**EXERCISE:**
Please reproduce the records below exactly, omitting any pictures they contain.

**DATA EXCERPTS:**
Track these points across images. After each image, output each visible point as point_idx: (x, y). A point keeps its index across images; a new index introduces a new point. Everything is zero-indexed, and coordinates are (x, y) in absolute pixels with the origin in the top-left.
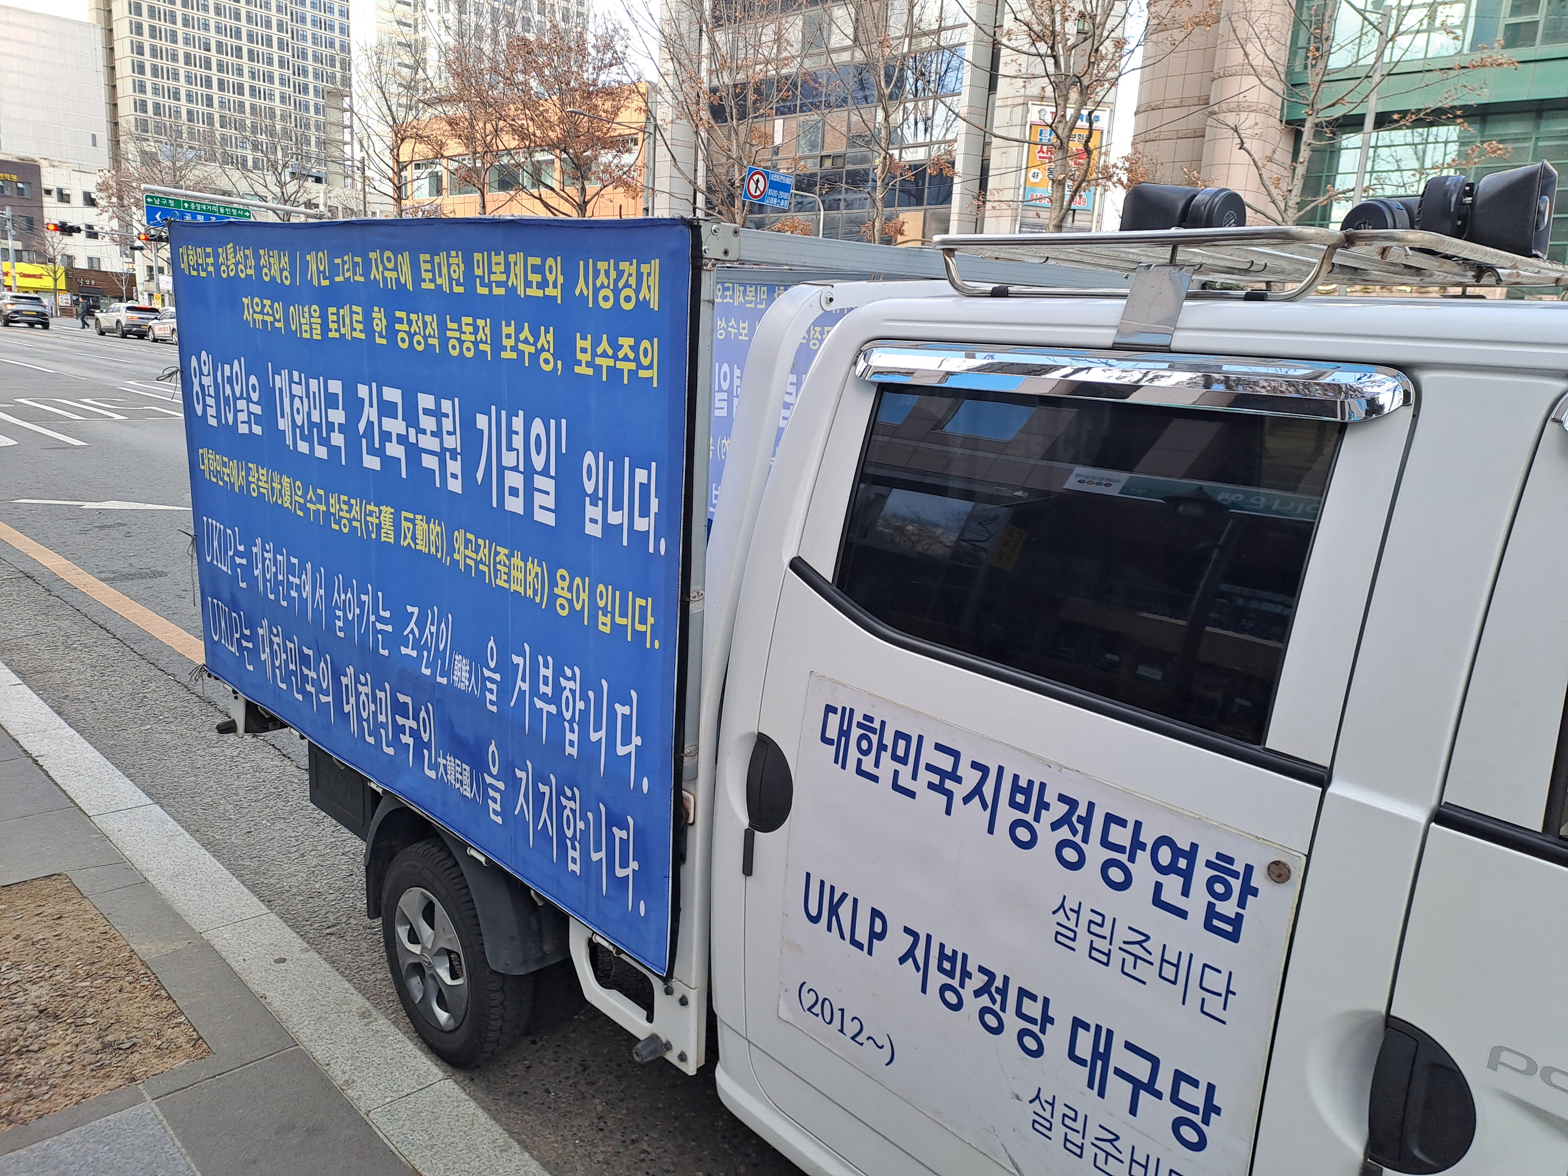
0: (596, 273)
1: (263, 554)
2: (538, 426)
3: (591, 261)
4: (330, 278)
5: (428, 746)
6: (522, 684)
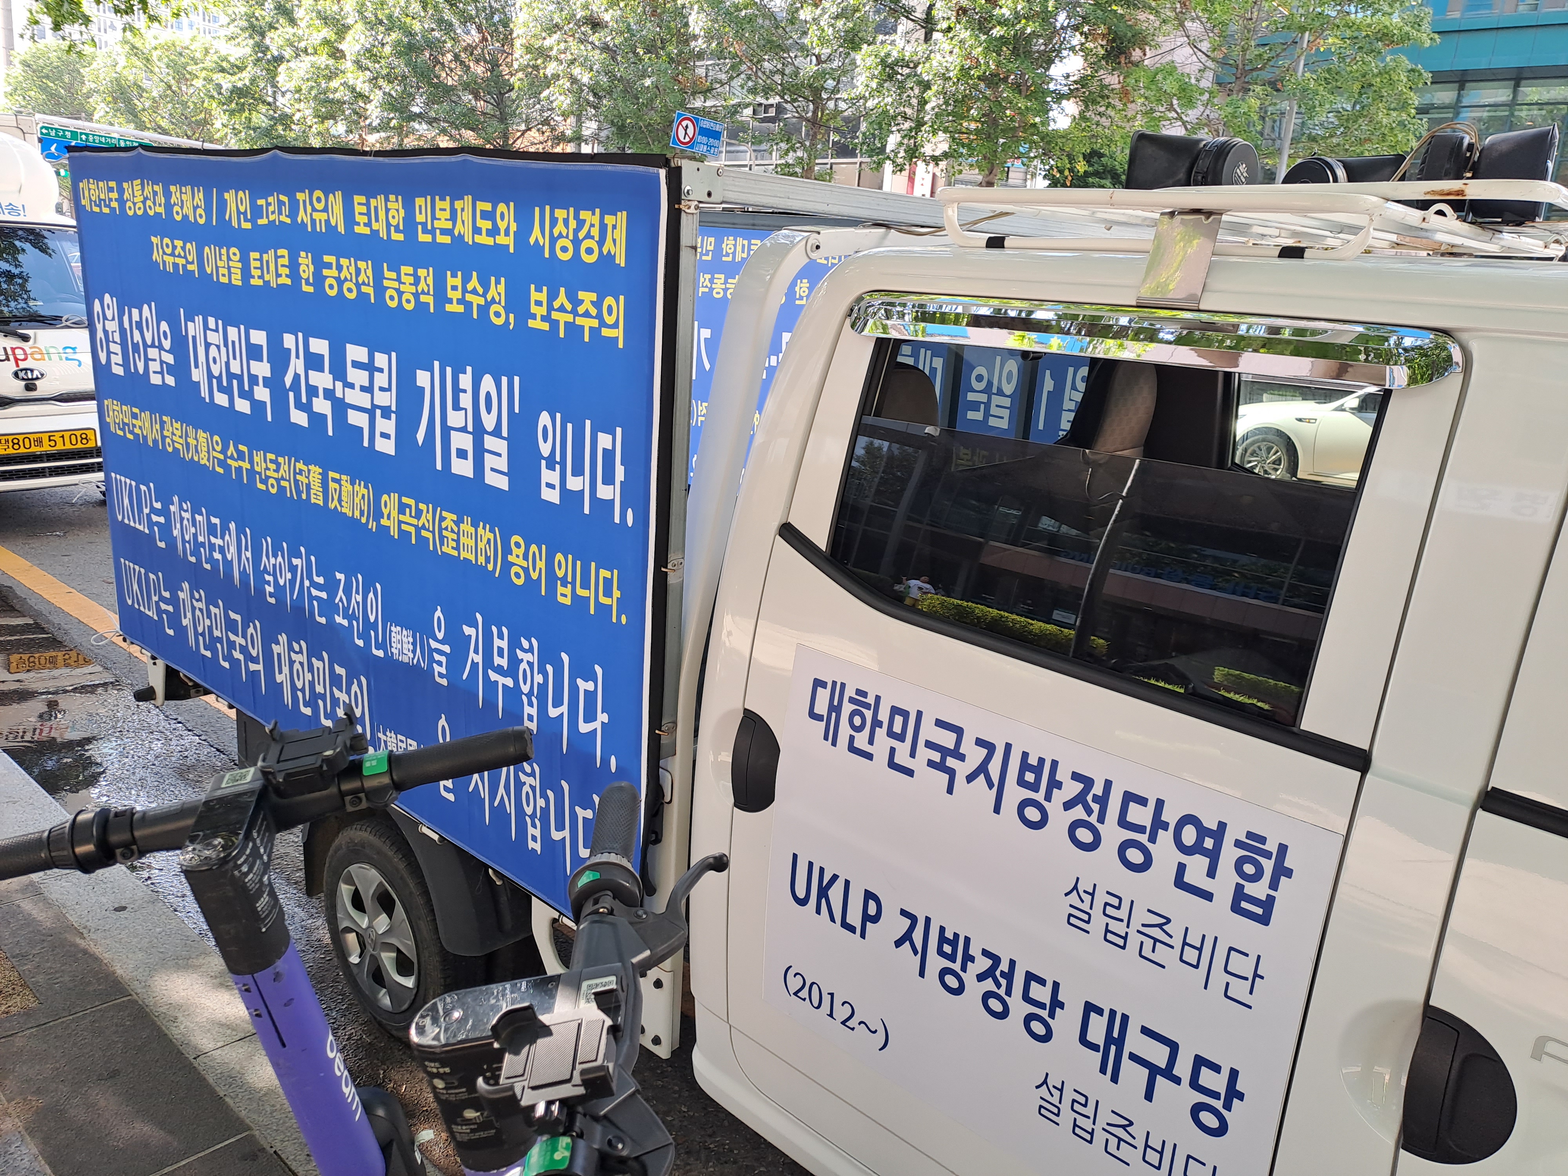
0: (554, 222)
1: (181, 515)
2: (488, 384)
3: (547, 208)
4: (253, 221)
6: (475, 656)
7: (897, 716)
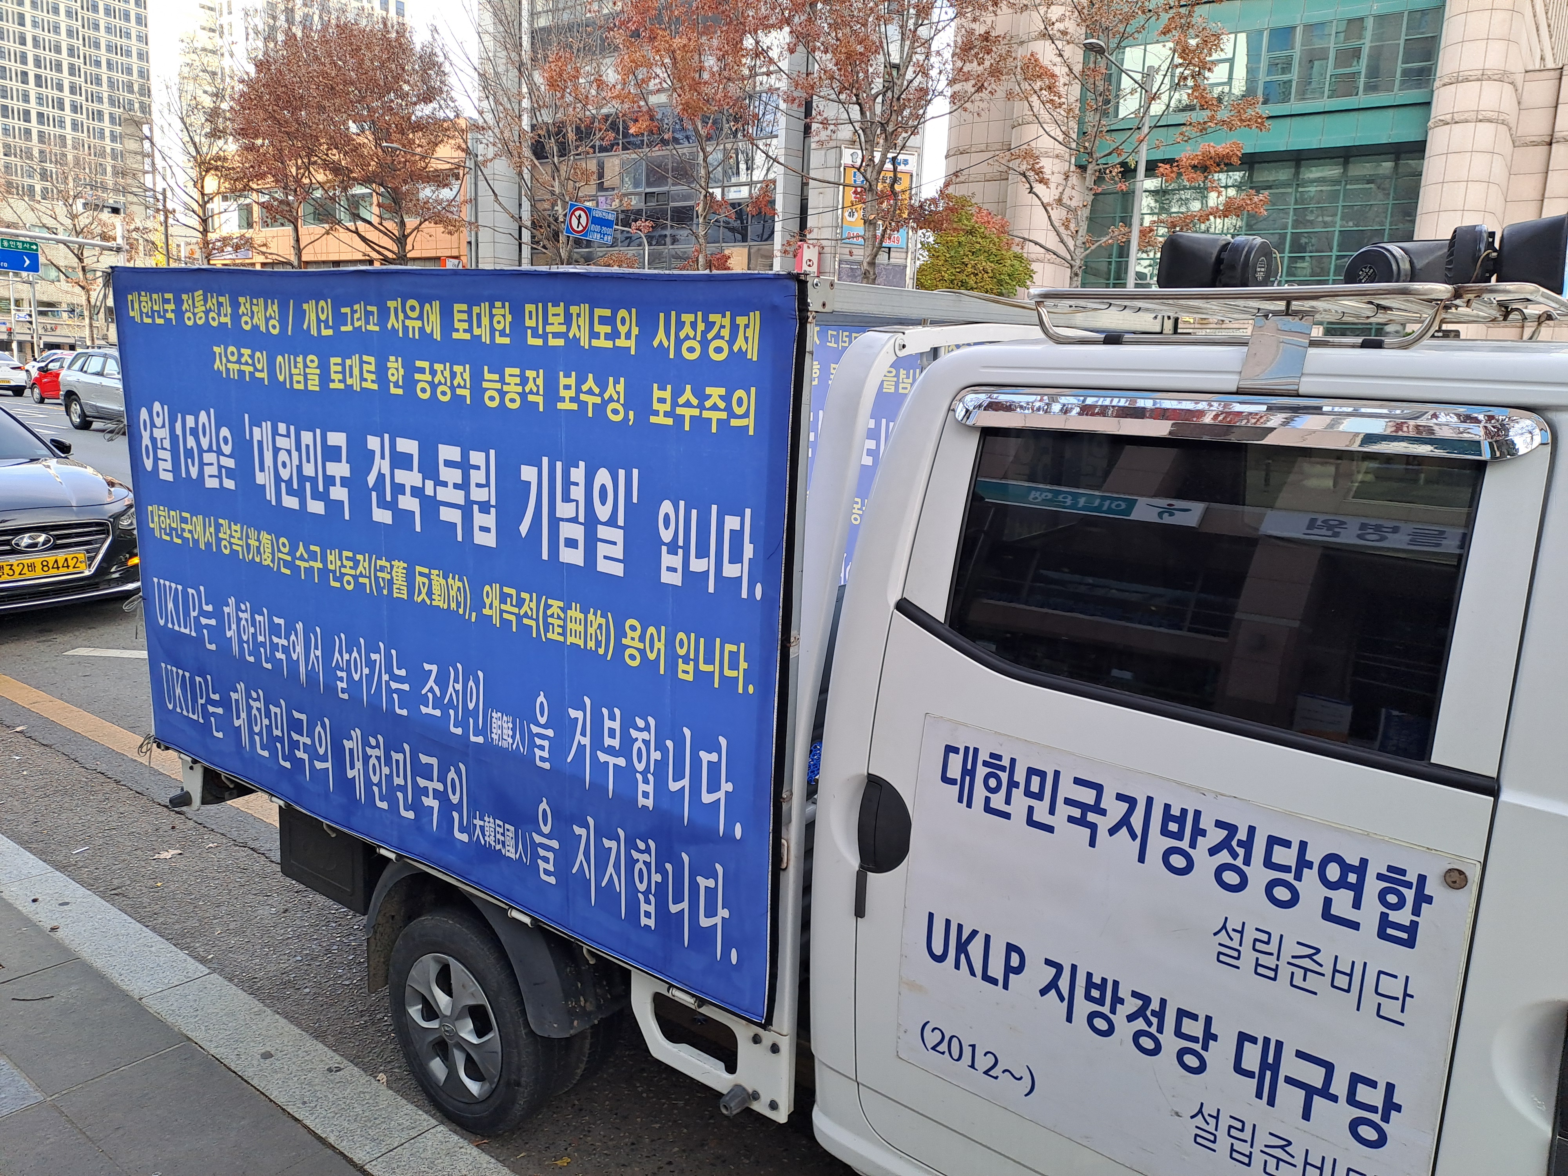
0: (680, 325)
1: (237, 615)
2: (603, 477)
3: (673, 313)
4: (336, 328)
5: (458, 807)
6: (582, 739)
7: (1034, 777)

**FINISHED TASK:**
Track these points across images. After each image, output each visible point as point_idx: (x, y). A point keeps its index across images; a new index introduces a new point. Everything is zero-indexed, and coordinates are (x, y) in absolute pixels with the origin in the top-left.
0: (596, 273)
1: (263, 554)
2: (538, 426)
3: (591, 261)
4: (330, 278)
5: (428, 746)
6: (522, 684)
0: (554, 222)
1: (181, 515)
2: (488, 384)
3: (547, 208)
4: (253, 221)
6: (475, 656)
7: (897, 716)
0: (680, 325)
1: (237, 615)
2: (603, 477)
3: (673, 313)
4: (336, 328)
5: (458, 807)
6: (582, 739)
7: (1034, 777)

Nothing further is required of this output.